Would you retype the whole listing exactly?
------------
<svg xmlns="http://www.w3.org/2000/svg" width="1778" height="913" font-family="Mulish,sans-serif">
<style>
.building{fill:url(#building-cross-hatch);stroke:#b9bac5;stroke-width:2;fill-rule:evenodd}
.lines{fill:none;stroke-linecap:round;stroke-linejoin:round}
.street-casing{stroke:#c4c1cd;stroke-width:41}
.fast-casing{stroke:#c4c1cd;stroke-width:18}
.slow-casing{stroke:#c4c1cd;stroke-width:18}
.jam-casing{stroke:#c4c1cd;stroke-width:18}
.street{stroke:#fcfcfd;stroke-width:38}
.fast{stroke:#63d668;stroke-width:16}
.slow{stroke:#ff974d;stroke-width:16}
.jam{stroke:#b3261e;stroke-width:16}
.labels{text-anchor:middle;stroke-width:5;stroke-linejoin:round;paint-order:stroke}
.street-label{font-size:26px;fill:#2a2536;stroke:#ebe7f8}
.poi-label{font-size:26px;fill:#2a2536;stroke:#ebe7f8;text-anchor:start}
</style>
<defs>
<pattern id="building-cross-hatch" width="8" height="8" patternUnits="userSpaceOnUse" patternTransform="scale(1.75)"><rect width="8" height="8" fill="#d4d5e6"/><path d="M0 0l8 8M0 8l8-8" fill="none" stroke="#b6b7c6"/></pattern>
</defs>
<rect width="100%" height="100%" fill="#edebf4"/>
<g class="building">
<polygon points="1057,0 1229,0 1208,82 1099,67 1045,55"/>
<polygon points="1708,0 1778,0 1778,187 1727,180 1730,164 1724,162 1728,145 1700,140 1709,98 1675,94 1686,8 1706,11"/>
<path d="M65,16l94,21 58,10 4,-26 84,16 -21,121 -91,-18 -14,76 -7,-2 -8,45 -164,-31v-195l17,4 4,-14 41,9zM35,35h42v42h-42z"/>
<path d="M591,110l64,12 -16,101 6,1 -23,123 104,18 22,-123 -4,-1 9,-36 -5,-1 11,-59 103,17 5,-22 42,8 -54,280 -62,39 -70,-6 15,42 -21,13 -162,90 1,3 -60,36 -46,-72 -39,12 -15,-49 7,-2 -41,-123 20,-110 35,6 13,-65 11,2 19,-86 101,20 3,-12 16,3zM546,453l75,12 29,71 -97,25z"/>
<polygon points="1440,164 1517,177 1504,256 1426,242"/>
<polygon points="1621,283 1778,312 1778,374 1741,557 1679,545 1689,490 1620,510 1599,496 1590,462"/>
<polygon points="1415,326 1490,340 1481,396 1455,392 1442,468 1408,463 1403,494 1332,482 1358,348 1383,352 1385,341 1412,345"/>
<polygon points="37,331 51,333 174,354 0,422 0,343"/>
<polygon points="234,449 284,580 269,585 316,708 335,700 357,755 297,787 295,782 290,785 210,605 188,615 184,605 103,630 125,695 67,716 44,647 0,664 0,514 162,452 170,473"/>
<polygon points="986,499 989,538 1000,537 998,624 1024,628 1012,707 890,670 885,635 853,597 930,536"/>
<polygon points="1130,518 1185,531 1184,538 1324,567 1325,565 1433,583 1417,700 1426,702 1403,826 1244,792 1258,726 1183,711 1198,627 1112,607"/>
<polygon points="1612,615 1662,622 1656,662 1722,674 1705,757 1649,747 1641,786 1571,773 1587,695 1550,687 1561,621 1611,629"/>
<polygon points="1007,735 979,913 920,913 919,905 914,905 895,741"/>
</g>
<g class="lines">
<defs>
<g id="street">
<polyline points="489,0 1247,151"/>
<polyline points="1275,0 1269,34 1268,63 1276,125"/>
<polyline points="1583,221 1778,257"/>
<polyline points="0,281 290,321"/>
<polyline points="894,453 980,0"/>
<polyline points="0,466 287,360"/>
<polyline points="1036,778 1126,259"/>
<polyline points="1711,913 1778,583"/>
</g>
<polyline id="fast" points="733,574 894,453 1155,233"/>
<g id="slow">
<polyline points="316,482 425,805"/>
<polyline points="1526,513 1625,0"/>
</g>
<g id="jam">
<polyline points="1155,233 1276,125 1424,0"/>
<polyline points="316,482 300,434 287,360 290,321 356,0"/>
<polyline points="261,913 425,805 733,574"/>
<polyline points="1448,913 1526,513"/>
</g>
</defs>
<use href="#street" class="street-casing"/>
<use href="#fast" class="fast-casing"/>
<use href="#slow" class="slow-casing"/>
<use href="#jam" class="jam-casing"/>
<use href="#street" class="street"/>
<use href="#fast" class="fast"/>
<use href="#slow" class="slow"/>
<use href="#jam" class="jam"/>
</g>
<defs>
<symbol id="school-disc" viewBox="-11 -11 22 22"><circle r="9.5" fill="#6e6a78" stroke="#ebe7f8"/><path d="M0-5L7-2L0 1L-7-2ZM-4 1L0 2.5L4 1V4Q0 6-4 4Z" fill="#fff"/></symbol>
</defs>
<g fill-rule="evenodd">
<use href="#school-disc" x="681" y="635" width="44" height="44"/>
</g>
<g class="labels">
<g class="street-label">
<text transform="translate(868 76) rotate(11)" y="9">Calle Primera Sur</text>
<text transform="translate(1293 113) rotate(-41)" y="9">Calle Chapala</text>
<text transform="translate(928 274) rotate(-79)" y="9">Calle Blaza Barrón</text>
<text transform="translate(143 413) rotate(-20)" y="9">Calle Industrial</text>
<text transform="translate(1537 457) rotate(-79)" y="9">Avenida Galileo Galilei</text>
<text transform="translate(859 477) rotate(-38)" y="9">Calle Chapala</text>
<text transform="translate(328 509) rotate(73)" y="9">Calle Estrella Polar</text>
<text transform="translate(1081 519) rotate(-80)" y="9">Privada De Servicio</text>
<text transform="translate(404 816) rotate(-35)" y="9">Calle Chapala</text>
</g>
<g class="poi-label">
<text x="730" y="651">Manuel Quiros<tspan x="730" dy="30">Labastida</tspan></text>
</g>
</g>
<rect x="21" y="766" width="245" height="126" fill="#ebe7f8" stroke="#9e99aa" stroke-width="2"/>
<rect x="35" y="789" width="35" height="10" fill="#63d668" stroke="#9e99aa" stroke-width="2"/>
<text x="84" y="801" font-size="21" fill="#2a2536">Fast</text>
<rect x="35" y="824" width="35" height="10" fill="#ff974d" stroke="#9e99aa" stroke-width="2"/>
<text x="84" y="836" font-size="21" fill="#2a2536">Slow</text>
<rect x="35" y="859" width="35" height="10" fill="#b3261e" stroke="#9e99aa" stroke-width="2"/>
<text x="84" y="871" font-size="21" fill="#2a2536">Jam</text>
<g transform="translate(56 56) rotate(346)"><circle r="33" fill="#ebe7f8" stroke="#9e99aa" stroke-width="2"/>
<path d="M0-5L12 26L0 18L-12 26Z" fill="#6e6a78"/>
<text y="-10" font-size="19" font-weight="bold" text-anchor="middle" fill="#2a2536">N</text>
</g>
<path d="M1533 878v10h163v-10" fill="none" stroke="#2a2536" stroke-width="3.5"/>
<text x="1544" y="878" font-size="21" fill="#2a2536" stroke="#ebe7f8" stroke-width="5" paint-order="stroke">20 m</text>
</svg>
------------
• _Expected answer_
<svg xmlns="http://www.w3.org/2000/svg" width="1778" height="913" font-family="Mulish,sans-serif">
<style>
.building{fill:url(#building-cross-hatch);stroke:#b9bac5;stroke-width:2;fill-rule:evenodd}
.lines{fill:none;stroke-linecap:round;stroke-linejoin:round}
.street-casing{stroke:#c4c1cd;stroke-width:41}
.fast-casing{stroke:#c4c1cd;stroke-width:18}
.slow-casing{stroke:#c4c1cd;stroke-width:18}
.jam-casing{stroke:#c4c1cd;stroke-width:18}
.street{stroke:#fcfcfd;stroke-width:38}
.fast{stroke:#63d668;stroke-width:16}
.slow{stroke:#ff974d;stroke-width:16}
.jam{stroke:#b3261e;stroke-width:16}
.labels{text-anchor:middle;stroke-width:5;stroke-linejoin:round;paint-order:stroke}
.street-label{font-size:26px;fill:#2a2536;stroke:#ebe7f8}
.poi-label{font-size:26px;fill:#2a2536;stroke:#ebe7f8;text-anchor:start}
</style>
<defs>
<pattern id="building-cross-hatch" width="8" height="8" patternUnits="userSpaceOnUse" patternTransform="scale(1.75)"><rect width="8" height="8" fill="#d4d5e6"/><path d="M0 0l8 8M0 8l8-8" fill="none" stroke="#b6b7c6"/></pattern>
</defs>
<rect width="100%" height="100%" fill="#edebf4"/>
<g class="building">
<polygon points="1057,0 1229,0 1208,82 1099,67 1045,55"/>
<polygon points="1708,0 1778,0 1778,187 1727,180 1730,164 1724,162 1728,145 1700,140 1709,98 1675,94 1686,8 1706,11"/>
<path d="M65,16l94,21 58,10 4,-26 84,16 -21,121 -91,-18 -14,76 -7,-2 -8,45 -164,-31v-195l17,4 4,-14 41,9zM35,35h42v42h-42z"/>
<path d="M591,110l64,12 -16,101 6,1 -23,123 104,18 22,-123 -4,-1 9,-36 -5,-1 11,-59 103,17 5,-22 42,8 -54,280 -62,39 -70,-6 15,42 -21,13 -162,90 1,3 -60,36 -46,-72 -39,12 -15,-49 7,-2 -41,-123 20,-110 35,6 13,-65 11,2 19,-86 101,20 3,-12 16,3zM546,453l75,12 29,71 -97,25z"/>
<polygon points="1440,164 1517,177 1504,256 1426,242"/>
<polygon points="1621,283 1778,312 1778,374 1741,557 1679,545 1689,490 1620,510 1599,496 1590,462"/>
<polygon points="1415,326 1490,340 1481,396 1455,392 1442,468 1408,463 1403,494 1332,482 1358,348 1383,352 1385,341 1412,345"/>
<polygon points="37,331 51,333 174,354 0,422 0,343"/>
<polygon points="234,449 284,580 269,585 316,708 335,700 357,755 297,787 295,782 290,785 210,605 188,615 184,605 103,630 125,695 67,716 44,647 0,664 0,514 162,452 170,473"/>
<polygon points="986,499 989,538 1000,537 998,624 1024,628 1012,707 890,670 885,635 853,597 930,536"/>
<polygon points="1130,518 1185,531 1184,538 1324,567 1325,565 1433,583 1417,700 1426,702 1403,826 1244,792 1258,726 1183,711 1198,627 1112,607"/>
<polygon points="1612,615 1662,622 1656,662 1722,674 1705,757 1649,747 1641,786 1571,773 1587,695 1550,687 1561,621 1611,629"/>
<polygon points="1007,735 979,913 920,913 919,905 914,905 895,741"/>
</g>
<g class="lines">
<defs>
<g id="street">
<polyline points="489,0 1247,151"/>
<polyline points="1275,0 1269,34 1268,63 1276,125"/>
<polyline points="1583,221 1778,257"/>
<polyline points="0,281 290,321"/>
<polyline points="894,453 980,0"/>
<polyline points="0,466 287,360"/>
<polyline points="1036,778 1126,259"/>
<polyline points="1711,913 1778,583"/>
</g>
<polyline id="fast" points="733,574 894,453 1155,233"/>
<g id="slow">
<polyline points="316,482 425,805"/>
<polyline points="1526,513 1625,0"/>
</g>
<g id="jam">
<polyline points="1155,233 1276,125 1424,0"/>
<polyline points="316,482 300,434 287,360 290,321 356,0"/>
<polyline points="261,913 425,805 733,574"/>
<polyline points="1448,913 1526,513"/>
</g>
</defs>
<use href="#street" class="street-casing"/>
<use href="#fast" class="fast-casing"/>
<use href="#slow" class="slow-casing"/>
<use href="#jam" class="jam-casing"/>
<use href="#street" class="street"/>
<use href="#fast" class="fast"/>
<use href="#slow" class="slow"/>
<use href="#jam" class="jam"/>
</g>
<defs>
<symbol id="school-disc" viewBox="-11 -11 22 22"><circle r="9.5" fill="#6e6a78" stroke="#ebe7f8"/><path d="M0-5L7-2L0 1L-7-2ZM-4 1L0 2.5L4 1V4Q0 6-4 4Z" fill="#fff"/></symbol>
</defs>
<g fill-rule="evenodd">
<use href="#school-disc" x="681" y="635" width="44" height="44"/>
</g>
<g class="labels">
<g class="street-label">
<text transform="translate(868 76) rotate(11)" y="9">Calle Primera Sur</text>
<text transform="translate(1293 113) rotate(-41)" y="9">Calle Chapala</text>
<text transform="translate(928 274) rotate(-79)" y="9">Calle Blaza Barrón</text>
<text transform="translate(143 413) rotate(-20)" y="9">Calle Industrial</text>
<text transform="translate(1537 457) rotate(-79)" y="9">Avenida Galileo Galilei</text>
<text transform="translate(859 477) rotate(-38)" y="9">Calle Chapala</text>
<text transform="translate(328 509) rotate(73)" y="9">Calle Estrella Polar</text>
<text transform="translate(1081 519) rotate(-80)" y="9">Privada De Servicio</text>
<text transform="translate(404 816) rotate(-35)" y="9">Calle Chapala</text>
</g>
<g class="poi-label">
<text x="730" y="651">Manuel Quiros<tspan x="730" dy="30">Labastida</tspan></text>
</g>
</g>
<rect x="21" y="766" width="245" height="126" fill="#ebe7f8" stroke="#9e99aa" stroke-width="2"/>
<rect x="35" y="789" width="35" height="10" fill="#63d668" stroke="#9e99aa" stroke-width="2"/>
<text x="84" y="801" font-size="21" fill="#2a2536">Fast</text>
<rect x="35" y="824" width="35" height="10" fill="#ff974d" stroke="#9e99aa" stroke-width="2"/>
<text x="84" y="836" font-size="21" fill="#2a2536">Slow</text>
<rect x="35" y="859" width="35" height="10" fill="#b3261e" stroke="#9e99aa" stroke-width="2"/>
<text x="84" y="871" font-size="21" fill="#2a2536">Jam</text>
<g transform="translate(56 56) rotate(346)"><circle r="33" fill="#ebe7f8" stroke="#9e99aa" stroke-width="2"/>
<path d="M0-5L12 26L0 18L-12 26Z" fill="#6e6a78"/>
<text y="-10" font-size="19" font-weight="bold" text-anchor="middle" fill="#2a2536">N</text>
</g>
<path d="M1533 878v10h163v-10" fill="none" stroke="#2a2536" stroke-width="3.5"/>
<text x="1544" y="878" font-size="21" fill="#2a2536" stroke="#ebe7f8" stroke-width="5" paint-order="stroke">20 m</text>
</svg>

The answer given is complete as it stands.